2. La mise en oeuvre de l'expérience de régionalisation
Le Sénat, s'inspirant des conclusions convergentes de divers rapports, a obtenu l'adoption de l'article 67 de la loi n° 95-115 du 4 février 1995 d'orientation pour l'aménagement et le développement du territoire . Cet article dispose " qu'une loi définira, après une phase d'expérimentation qui débutera un an après l'adoption de la loi d'orientation, les modalités d'organisation et de financement des transports collectifs d'intérêt régional et les conditions dans lesquelles ces tâches seront attribuées aux régions, dans le respect de l'égalité des charges imposées au citoyen ainsi que de l'égalité des aides apportées par l'État aux régions. "
L'intérêt d'une telle réforme est de rapprocher le client du décideur, d'améliorer l'analyse des trafics, notamment dans les bouts de lignes, d'optimiser le rôle des gares intermédiaires. Il est surtout de rendre possibles des décisions plus rationnelles ou courageuses en matière de service.
Pour l'application de cet article, le Gouvernement a offert, dès 1995, aux régions volontaires, de mener l'expérimentation. Toutefois, compte tenu de la difficulté d'évaluer a priori les transferts de charges qui pourraient en résulter pour les régions expérimentatrices, un audit a été confié, à la fin de 1995, par l'Association nationale des Élus régionaux (depuis, l'APCR) au cabinet d'expertise K.P.M.G.
L'audit soulignait la pertinence de la réforme. Il posait toutefois quatre conditions à sa mise en oeuvre : l'expérimentation devrait être " réversible ", " coopérative " (Les régions qui expérimentent le font au profit de toutes), " progressive " et " volontaire ". Ces principes répondaient aux préoccupations des conseils régionaux.

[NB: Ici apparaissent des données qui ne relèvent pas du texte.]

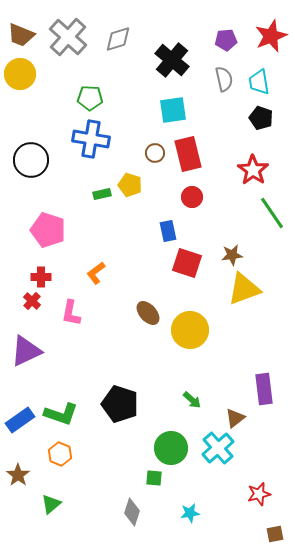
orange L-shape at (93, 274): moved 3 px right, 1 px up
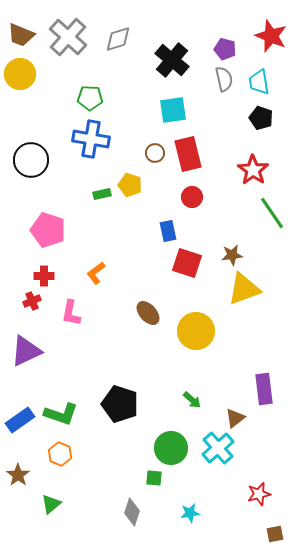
red star at (271, 36): rotated 28 degrees counterclockwise
purple pentagon at (226, 40): moved 1 px left, 9 px down; rotated 20 degrees clockwise
red cross at (41, 277): moved 3 px right, 1 px up
red cross at (32, 301): rotated 24 degrees clockwise
yellow circle at (190, 330): moved 6 px right, 1 px down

Pour 1994, année de référence de l'étude, le cabinet KPMG évaluait à 9,7 milliards de francs le coût total du transport régional, hors infrastructures. Or, les recettes de trafic n'avaient, elles, rapporté que 2,5 milliards de francs, auxquels s'ajoutait une contribution de 1,1 milliard versée par l'État pour compenser le tarif social et militaire. Hors coûts fixes de gestion de l'infrastructure, le déficit de l'activité régional de la SNCF s'est donc élevé à 6,1 milliards, que les subventions versées par l'État n'ont pas suffi à effacer.

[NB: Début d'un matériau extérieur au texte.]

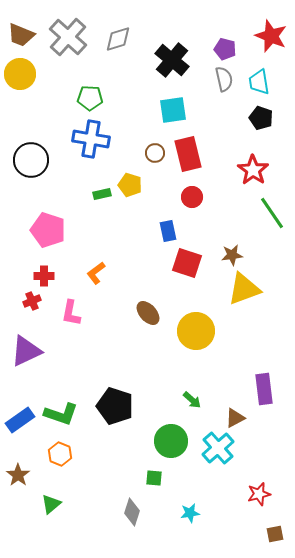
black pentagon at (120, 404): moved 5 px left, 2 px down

Alors qu'elle évaluait à 2,2 milliards de francs par an, pendant trente ans, les investissements nécessaires, l'enseignement principal tiré de cette étude était que l'effort budgétaire de l'État était, en 1994, inférieur de 1,9 milliard de francs par rapport aux besoins.
Le projet de loi, qui nous est soumis, vient donc -et c'est son deuxième volet- mettre en oeuvre l'expérimentation de régionalisation en complétant l'article 67 de la loi d'orientation sur l'aménagement du territoire :
- les régions seront autorités organisatrices (au sens de la LOTI) des services régionaux de voyageurs de la SNCF ;
- la délimitation de ces services se fera conjointement par l'État et chaque région concernée ;
- une convention entre chaque région et la SNCF viendra préciser la consistance et les conditions de fonctionnement et de financement de ces services ;
- les charges ainsi transférées feront l'objet d'une compensation annuelle forfaitaire par l'État.

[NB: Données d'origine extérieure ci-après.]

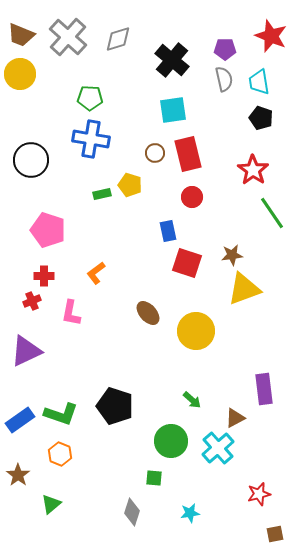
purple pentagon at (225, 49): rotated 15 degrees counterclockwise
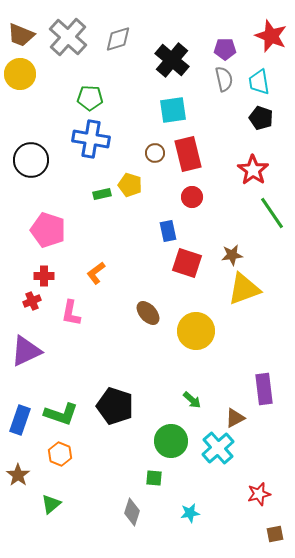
blue rectangle at (20, 420): rotated 36 degrees counterclockwise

Sous réserve que cette compensation soit intégrale, l'expérience de régionalisation constitue ainsi une source de modernisation de son financement du transport ferroviaire et une contribution porteuse d'avenir à l'aménagement du territoire.
Il convient de préciser que les régions expérimentatrices sont convenues avec la SNCF que l'expérimentation serait menée pendant trois ans. Cette période permettra d'apprécier l'efficacité d'une telle réforme.
Le Sénat, dont la marque a été forte dans l'élaboration de la loi du 4 février 1995, ne pourra manquer d'encourager cette mesure d'application utile. Il souhaitera, sans doute, préciser deux points :
- d'abord, la garantie de compensation des charges ainsi transférées aux régions ;
- ensuite, le caractère réversible de l'expérience ainsi menée, à travers l'obligation faite à l'Etat de déposer un rapport sur l'application de la loi au terme d'une période de trois années.